Source records:
======
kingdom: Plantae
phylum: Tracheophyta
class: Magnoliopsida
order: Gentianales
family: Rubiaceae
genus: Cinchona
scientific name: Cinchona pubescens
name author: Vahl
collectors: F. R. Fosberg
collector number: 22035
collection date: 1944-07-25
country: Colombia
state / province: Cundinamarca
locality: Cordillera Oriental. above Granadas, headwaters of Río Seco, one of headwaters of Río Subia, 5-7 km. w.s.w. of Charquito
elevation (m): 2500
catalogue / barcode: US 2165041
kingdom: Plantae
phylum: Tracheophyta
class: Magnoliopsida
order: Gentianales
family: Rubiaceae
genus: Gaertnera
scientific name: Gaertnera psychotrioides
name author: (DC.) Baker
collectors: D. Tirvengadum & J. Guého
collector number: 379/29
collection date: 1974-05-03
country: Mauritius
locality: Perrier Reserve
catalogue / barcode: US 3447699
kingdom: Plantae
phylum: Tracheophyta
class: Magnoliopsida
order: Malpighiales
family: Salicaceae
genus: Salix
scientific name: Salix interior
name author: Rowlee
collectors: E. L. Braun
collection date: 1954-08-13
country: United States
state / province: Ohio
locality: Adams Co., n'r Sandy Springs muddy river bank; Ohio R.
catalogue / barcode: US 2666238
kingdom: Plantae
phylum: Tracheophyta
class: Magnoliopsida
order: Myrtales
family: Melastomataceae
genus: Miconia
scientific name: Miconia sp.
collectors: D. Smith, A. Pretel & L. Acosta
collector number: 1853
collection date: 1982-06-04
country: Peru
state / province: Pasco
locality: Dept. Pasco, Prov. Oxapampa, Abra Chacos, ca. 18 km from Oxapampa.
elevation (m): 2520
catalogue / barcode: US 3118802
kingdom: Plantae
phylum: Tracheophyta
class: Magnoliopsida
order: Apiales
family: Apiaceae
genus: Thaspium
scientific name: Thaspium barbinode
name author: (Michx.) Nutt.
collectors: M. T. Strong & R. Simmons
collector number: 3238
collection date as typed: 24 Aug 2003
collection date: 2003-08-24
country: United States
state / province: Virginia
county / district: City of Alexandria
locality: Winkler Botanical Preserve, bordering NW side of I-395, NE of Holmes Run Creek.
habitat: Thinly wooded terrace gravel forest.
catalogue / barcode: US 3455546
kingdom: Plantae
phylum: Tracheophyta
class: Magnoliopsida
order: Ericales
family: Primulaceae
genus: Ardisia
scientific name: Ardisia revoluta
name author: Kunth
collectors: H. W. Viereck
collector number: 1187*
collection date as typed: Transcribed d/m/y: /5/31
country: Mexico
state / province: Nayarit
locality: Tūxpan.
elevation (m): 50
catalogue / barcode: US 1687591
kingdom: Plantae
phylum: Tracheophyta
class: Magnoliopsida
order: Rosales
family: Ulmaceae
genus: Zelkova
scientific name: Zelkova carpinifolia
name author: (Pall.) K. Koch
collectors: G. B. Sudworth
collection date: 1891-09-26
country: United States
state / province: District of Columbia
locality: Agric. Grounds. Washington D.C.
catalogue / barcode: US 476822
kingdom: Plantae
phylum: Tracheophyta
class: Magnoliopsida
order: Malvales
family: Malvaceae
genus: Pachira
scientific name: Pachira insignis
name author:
======
To be done:
Filter the data above and copy every line that contains the string "elevation", treating uppercase and lowercase letters as distinct.

Correct result:
elevation (m): 2500
elevation (m): 2520
elevation (m): 50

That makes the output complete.